Are you using the driver API, or the runtime API? If using the runtime API, you need to include the actual kernel code, not just the header files. I.e., main.cpp should start with

#include <stdlib.h>

#include "barnes_hut_cuda.h"

#include "kernel1.cu"

#include "kernel2.cu"

#include "kernel3.cu"

#include "kernel4.cu"

#include "kernel5.cu"

To make the deviation from standard C conventions obvious, some people prefer to use the .cuh file extension in this case.

I tried to implement your advice. I experimented a little bit with the #includes and now it really works.

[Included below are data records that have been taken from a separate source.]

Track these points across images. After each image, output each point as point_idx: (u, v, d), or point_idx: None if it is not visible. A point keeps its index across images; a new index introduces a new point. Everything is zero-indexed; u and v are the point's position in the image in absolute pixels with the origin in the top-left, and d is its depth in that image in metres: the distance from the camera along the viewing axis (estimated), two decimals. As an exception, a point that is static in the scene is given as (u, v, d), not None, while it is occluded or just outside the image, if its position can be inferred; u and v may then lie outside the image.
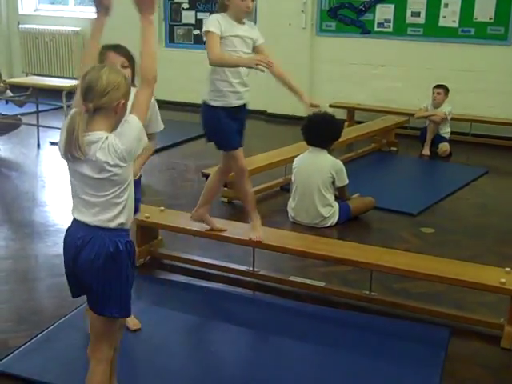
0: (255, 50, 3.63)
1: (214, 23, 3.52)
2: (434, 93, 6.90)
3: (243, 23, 3.59)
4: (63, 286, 3.67)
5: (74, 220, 2.30)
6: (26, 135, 6.94)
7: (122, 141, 2.18)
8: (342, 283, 3.80)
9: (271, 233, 3.88)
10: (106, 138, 2.17)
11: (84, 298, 3.27)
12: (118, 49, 2.93)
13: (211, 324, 3.32)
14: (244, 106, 3.69)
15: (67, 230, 2.34)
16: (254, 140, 4.19)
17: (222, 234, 3.86)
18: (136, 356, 3.06)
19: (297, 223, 4.72)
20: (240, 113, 3.67)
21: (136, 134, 2.21)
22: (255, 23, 8.27)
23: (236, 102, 3.62)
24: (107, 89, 2.16)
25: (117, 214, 2.25)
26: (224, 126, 3.63)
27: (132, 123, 2.21)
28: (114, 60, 2.87)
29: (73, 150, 2.15)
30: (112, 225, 2.24)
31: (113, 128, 2.23)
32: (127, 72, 2.82)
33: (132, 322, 3.15)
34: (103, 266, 2.23)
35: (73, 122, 2.16)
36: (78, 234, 2.26)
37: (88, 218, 2.24)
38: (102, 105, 2.17)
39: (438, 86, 6.90)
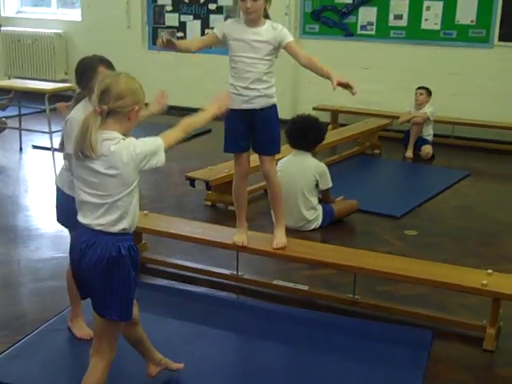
0: (286, 50, 3.56)
1: (219, 25, 3.62)
2: (416, 93, 6.96)
3: (259, 26, 3.49)
4: (46, 290, 3.69)
5: (80, 224, 2.34)
6: (8, 139, 6.89)
7: (141, 146, 2.27)
8: (325, 286, 3.81)
9: (255, 236, 3.87)
10: (123, 138, 2.25)
11: (66, 302, 3.29)
12: (106, 63, 3.03)
13: (195, 328, 3.32)
14: (258, 111, 3.55)
15: (74, 234, 2.40)
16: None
17: (205, 237, 3.85)
18: (118, 360, 3.04)
19: (281, 226, 4.72)
20: (251, 118, 3.57)
21: (155, 148, 2.30)
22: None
23: (243, 106, 3.53)
24: (124, 93, 2.24)
25: (119, 217, 2.28)
26: (226, 127, 3.64)
27: (157, 140, 2.32)
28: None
29: (84, 149, 2.21)
30: (115, 229, 2.28)
31: (125, 134, 2.29)
32: None
33: None
34: (105, 270, 2.27)
35: (86, 122, 2.22)
36: (82, 237, 2.31)
37: (91, 221, 2.28)
38: (116, 108, 2.24)
39: (420, 88, 6.97)
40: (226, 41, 3.54)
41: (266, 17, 3.58)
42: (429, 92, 6.95)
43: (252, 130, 3.61)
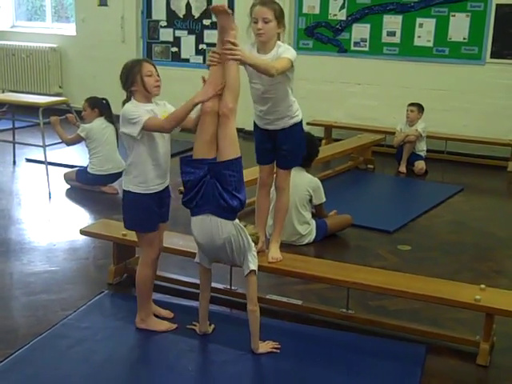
0: None
1: None
2: (407, 110, 7.00)
3: (269, 52, 3.46)
4: (38, 304, 3.67)
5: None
6: (1, 152, 6.89)
7: None
8: (318, 301, 3.80)
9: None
10: None
11: (58, 316, 3.28)
12: (150, 61, 3.23)
13: (188, 342, 3.30)
14: (279, 131, 3.65)
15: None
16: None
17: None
18: (113, 376, 3.04)
19: (274, 241, 4.71)
20: (273, 135, 3.67)
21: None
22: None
23: (263, 126, 3.66)
24: None
25: None
26: (255, 140, 3.78)
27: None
28: (151, 69, 3.16)
29: None
30: None
31: None
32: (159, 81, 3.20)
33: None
34: None
35: None
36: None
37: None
38: None
39: (411, 104, 7.01)
40: (245, 66, 3.42)
41: (279, 39, 3.59)
42: (420, 108, 6.99)
43: (274, 144, 3.71)
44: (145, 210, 3.21)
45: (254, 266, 3.15)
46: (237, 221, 3.11)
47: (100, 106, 6.00)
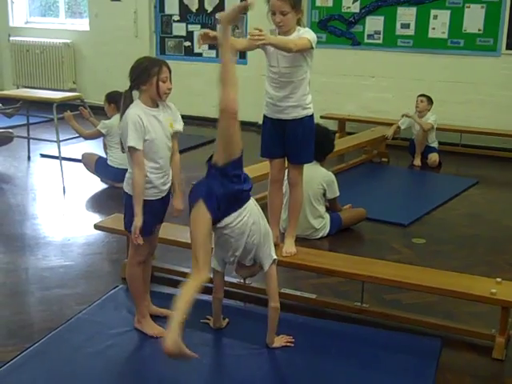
0: None
1: None
2: (417, 100, 6.95)
3: (289, 34, 3.52)
4: (53, 299, 3.69)
5: None
6: (16, 148, 6.92)
7: None
8: (333, 295, 3.79)
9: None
10: None
11: (73, 311, 3.29)
12: (168, 64, 3.14)
13: (203, 336, 3.31)
14: (289, 121, 3.61)
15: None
16: (245, 152, 4.17)
17: (213, 246, 3.83)
18: (127, 370, 3.05)
19: (288, 234, 4.70)
20: (283, 126, 3.64)
21: None
22: (245, 35, 8.33)
23: (275, 115, 3.61)
24: None
25: None
26: (262, 133, 3.75)
27: None
28: (168, 75, 3.11)
29: None
30: None
31: None
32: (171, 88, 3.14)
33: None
34: None
35: None
36: None
37: None
38: None
39: (421, 95, 6.96)
40: (264, 50, 3.57)
41: (300, 25, 3.63)
42: (429, 100, 6.93)
43: (284, 138, 3.67)
44: (145, 215, 3.11)
45: (274, 255, 3.18)
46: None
47: (116, 101, 5.95)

I was not aware of the meaning of “compilation unit”, but now I am.

Thank you for your help solving that issue.

Now the output of my program looks like this:

[ptr] positions = 	310000 (&	6086c0) (initCuda())

[ptr] positions = 	310000 (&	6086c0) (initKernel1())

[ptr] positions = 	310000 (&	6086c0) (setRandomValues())

[ptr] positions = 	310000 (&	6086c0) (kernel1())

External Image

For all those with the same problem, I changed the following:

barnes_hut_cuda.cu:

#include "kernel1.cu"	// which was "#include "kernel1.h" before

Now I only compile main.cpp and the CUDA sourcefile barnes_hut_cuda.cu, because the second one includes kernel1.cu. (Later it will also include the other cuda source files)

That’s all. I didn’t change the #includes in main.cpp, because the try led to problems with gcc.

Sorry I had misread the structure of your program. Still you found the correct solution!